Thursday 24 November 2016

A US retreat from TPP: What does services trade tell us?

During last weekend’s summit meeting of Asia-Pacific leaders in Peru, President Obama made the case that failure to sign on to TPP would “undermine our position across the region”. It would mean that if the US would not sign on the trade agreement, China would assert more leadership in the Asia-Pacific and opening a way to negotiate trade rules.

Trade patterns between countries underpin the economic diplomacy behind any potential trade agreement. That too for the TPP. If we focus on one area in which most TPP members have an interest for future trade, namely services, that concern of changing trade leadership may be true.

The picture below shows the so-called Trade Complementarity Index (TCI) for both the US and China with regards to all TPP members (excluding US). This index provides us with an idea how much the exports and imports of the US and China separately match with other TPP members’ needs, or are complementary. A high index means a good “fit” in terms of trade relations and indicates a great potential for a trade agreement between members. 

Note that this picture tells us the trade complementarity of cross-border trade in services or what others have called “digital deliverable services”, which are services that are traded over the Internet. Incidentally, TPP has the standard when it comes to the cross-border flow of data, a factor that reinforces trade in digital services.

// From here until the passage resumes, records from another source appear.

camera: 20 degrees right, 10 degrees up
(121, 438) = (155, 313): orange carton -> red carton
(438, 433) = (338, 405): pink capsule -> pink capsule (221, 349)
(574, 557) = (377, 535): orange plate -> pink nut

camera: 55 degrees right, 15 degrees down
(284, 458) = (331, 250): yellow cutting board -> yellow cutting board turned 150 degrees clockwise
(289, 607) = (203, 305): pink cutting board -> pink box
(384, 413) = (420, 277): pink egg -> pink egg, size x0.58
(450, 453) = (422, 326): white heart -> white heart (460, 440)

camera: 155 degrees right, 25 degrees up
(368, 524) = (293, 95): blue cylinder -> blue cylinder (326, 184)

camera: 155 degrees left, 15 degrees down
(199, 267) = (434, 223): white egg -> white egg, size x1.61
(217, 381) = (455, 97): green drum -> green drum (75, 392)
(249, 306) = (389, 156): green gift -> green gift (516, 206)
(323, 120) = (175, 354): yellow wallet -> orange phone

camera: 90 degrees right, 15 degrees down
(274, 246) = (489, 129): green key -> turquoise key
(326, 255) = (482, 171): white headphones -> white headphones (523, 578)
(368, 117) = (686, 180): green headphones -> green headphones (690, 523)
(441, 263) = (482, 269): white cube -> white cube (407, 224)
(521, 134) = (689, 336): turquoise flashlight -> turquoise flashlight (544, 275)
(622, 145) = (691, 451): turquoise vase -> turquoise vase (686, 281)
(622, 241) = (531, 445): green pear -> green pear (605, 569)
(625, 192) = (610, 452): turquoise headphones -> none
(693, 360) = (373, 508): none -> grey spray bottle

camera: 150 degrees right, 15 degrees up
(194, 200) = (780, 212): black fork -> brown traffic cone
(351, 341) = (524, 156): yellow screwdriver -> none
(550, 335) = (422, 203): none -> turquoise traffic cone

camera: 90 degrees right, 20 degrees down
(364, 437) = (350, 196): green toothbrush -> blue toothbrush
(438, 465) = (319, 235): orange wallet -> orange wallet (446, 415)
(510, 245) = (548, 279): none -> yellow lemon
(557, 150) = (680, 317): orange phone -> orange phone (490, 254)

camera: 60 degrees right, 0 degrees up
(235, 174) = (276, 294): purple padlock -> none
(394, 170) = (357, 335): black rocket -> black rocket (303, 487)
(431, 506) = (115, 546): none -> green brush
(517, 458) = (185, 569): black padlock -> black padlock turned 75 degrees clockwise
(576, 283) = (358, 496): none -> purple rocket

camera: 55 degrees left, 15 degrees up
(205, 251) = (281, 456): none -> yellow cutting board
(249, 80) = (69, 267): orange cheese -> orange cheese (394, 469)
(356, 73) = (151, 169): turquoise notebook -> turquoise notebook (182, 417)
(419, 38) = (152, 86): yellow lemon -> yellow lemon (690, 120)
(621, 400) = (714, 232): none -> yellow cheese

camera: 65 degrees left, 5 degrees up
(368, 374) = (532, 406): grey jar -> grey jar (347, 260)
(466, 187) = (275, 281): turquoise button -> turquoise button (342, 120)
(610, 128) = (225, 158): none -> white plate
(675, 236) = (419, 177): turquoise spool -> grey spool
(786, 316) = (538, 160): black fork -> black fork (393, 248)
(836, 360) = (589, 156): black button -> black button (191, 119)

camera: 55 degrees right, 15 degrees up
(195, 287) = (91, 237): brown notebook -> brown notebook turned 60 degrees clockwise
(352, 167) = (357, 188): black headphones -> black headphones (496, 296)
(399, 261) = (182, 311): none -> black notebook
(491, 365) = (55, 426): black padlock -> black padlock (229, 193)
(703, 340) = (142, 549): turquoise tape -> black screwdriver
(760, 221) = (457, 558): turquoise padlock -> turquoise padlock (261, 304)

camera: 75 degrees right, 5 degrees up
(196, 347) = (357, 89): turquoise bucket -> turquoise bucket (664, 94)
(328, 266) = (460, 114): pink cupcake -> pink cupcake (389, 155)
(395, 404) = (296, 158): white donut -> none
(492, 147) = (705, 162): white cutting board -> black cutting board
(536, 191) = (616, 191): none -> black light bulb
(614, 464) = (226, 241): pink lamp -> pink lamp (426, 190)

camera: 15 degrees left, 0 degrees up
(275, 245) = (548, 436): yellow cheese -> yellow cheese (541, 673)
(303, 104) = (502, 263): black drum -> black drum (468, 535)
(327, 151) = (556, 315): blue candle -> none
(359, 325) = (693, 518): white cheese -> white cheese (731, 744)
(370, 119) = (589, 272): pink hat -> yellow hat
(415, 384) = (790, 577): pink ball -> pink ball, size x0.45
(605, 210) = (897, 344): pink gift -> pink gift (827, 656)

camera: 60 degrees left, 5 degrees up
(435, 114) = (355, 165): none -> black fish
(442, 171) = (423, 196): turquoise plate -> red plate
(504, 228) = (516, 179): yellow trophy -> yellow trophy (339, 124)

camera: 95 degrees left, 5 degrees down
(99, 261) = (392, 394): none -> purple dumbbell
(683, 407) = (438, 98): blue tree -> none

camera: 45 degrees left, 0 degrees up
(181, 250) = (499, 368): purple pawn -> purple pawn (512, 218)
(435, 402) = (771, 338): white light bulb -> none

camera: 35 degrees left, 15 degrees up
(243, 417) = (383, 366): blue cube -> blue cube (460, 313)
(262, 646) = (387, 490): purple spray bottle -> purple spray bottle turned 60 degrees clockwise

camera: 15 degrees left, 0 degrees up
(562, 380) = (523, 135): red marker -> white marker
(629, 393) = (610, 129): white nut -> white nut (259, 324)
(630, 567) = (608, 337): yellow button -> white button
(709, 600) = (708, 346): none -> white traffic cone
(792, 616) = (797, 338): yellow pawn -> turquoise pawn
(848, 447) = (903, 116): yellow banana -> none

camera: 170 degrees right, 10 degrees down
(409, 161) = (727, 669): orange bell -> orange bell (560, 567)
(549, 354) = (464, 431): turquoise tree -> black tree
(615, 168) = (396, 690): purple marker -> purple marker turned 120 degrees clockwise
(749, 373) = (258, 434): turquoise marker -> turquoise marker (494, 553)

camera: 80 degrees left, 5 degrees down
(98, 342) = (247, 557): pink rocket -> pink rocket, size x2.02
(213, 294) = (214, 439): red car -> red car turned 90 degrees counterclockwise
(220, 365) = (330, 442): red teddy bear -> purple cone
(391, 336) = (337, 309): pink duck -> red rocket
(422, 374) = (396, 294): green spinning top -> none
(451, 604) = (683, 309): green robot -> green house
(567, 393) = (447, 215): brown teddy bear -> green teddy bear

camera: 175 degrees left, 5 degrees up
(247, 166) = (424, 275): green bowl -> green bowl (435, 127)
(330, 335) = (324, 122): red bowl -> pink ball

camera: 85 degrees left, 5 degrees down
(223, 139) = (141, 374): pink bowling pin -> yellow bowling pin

The pattern that arises is that initially the gap between the US’s and China’s trade match with other TPP partners in services trade narrowed. However, since 2008 it has widened pointing out that the US has found better trade complementarity with other TPP members. Around that time the US entered the trade talks.

Whether the widening gap is really due to US involvement remains to be seen, but what clearly stands out is that at some point China was as much a good fit for trading services with these TPP partners as the US was.

Yet, already before the US jumped in the negotiation talks, China’s services trade complementarity diminished in the region. This downward trend seems to be of a longer nature, which may be due to China’s regulations in the digital economy over these years. If that’s the case, it puts a serious question whether China can lead the region in terms of services trade, an item the Chinese government is eager to capitalize on.

On the one hand, therefore, in a scenario that the US won’t ratify the trade pact, nothing tells us that this pattern could return. This would reinforce China’s role in the region regarding services trade that can be traded over the internet and indeed may therefore assert its influence to set the rules in this area.

On the other hand, Chinese decline of the trade pattern in digital delivered services is no good recipe to underpin China’s potential future role in the region. If China was serious about fortifying these trade relations, it should start thinking about some of its digital regulatory policies that enable digital services trade.